Но уже час спустя, очнувшись от транса, Дормэс никак не мог вспомнить, о чем же говорил Уиндрип.
Дормэс был так уверен в успехе Уиндрипа, что во вторник вечером не остался в редакции «Информера» ждать поступления последних известий о выборах. Но если он не стал ждать сведений о выборах, то они все же дошли до него.
После полуночи мимо его дома по грязному снегу торжествующе промаршировала основательно подвыпившая толпа демонстрантов с факелами: они распевали на мотив «Янки Дудль» новые слова, только что написанные миссис Аделаидой Тарр-Гиммич:
Готовьтесь Бэзу дать ответ.Неверные емуВозненавидят белый свет —Мы их швырнем в тюрьму.
Хор
Славься! Славься! Славься, Бэз,Заботливый наш босс!Победа! Нас не поддержалЛишь самый жалкий пес.
Любой ММ получит кнутПредателей стегать.Коль анти-Бэзы удерут,Мы их найдем опять.
Слово «анти-Бэз» пустила в оборот миссис Гиммич, однако, вероятнее всего, его придумал доктор Гектор Макгоблин, и оно должно было получить широкое распространение среди патриотически настроенных дам как термин, выражающий неслыханное вероломство по отношению к государству, за которое следовало немедленно расстреливать. Но это выражение, как и великолепное словечко «Йонки», придуманное Гиммич для солдат экспедиционных войск, не привилось.
Дормэсу и Сисси показалось, что среди одетых по-зимнему участников демонстрации они узнали Шэда Ледью, Араса Дили, многодетного поселенца с горы Террор, торговца мебелью Чарли Бетса и Тони Мольяни, продавца фруктов и самого пылкого проповедника итальянского фашизма в центральном Вермонте.
И хотя при неверном свете факелов ничего нельзя было с достоверностью разглядеть, Дормэсу показалось, что одиноко следовавший за процессией большой автомобиль принадлежал его соседу Фрэнсису Тэзброу.

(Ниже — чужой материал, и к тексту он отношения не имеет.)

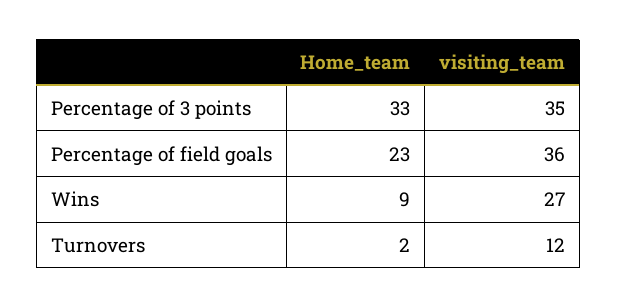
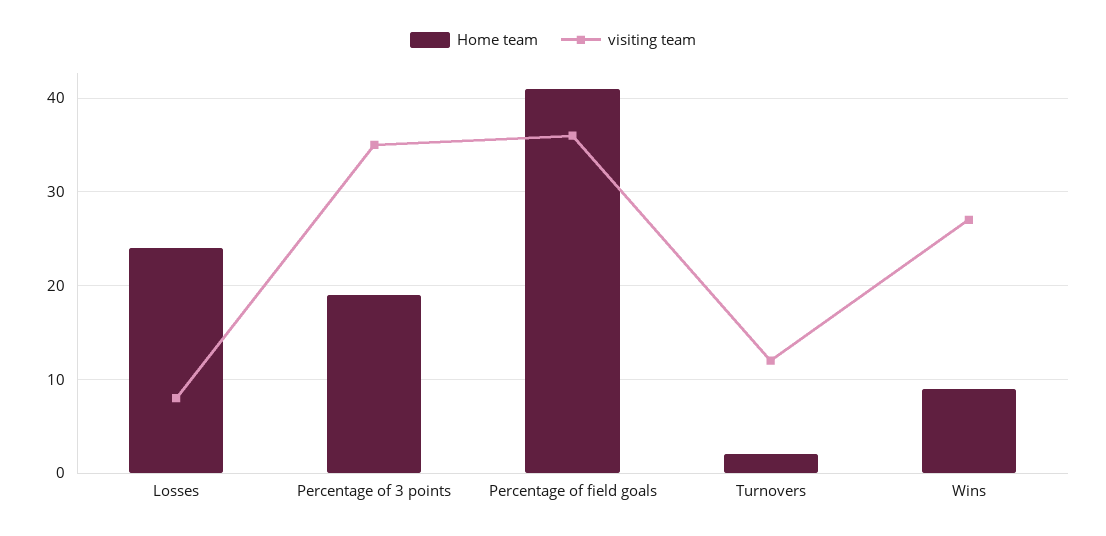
Home_team, Percentage of 3 points: 33 -> 19
Home_team, Percentage of field goals: 23 -> 41
Home_team, Losses: none -> 24
visiting_team, Losses: none -> 8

Наутро в редакции «Информера» Дормэс узнал о сравнительно небольших повреждениях, причиненных торжествующими «норманнами», — они всего-навсего повалили несколько уличных уборных, сорвали и сожгли вывеску Луи Ротенстерна и изрядно поколотили Клиффорда Литтла, часовщика, тщедушного, кудрявого молодого человека, которого Шэд Ледью презирал за то, что он устраивал любительские спектакли и играл на органе в церкви мистера Фока.
В этот вечер Дормэс нашел у себя на крыльце записку — красным мелком на оберточной бумаге было написано:
«Мы тебе пропишем, как следует, Дори, голубчик, если ты не поклонишься в ножки минитменам, Лиге, Шефу и мне.
Друг».
Так Дормэс впервые услышал слово «шеф», как американский вариант «фюрера» или «главы правительства» в применении к мистеру Уиндрипу.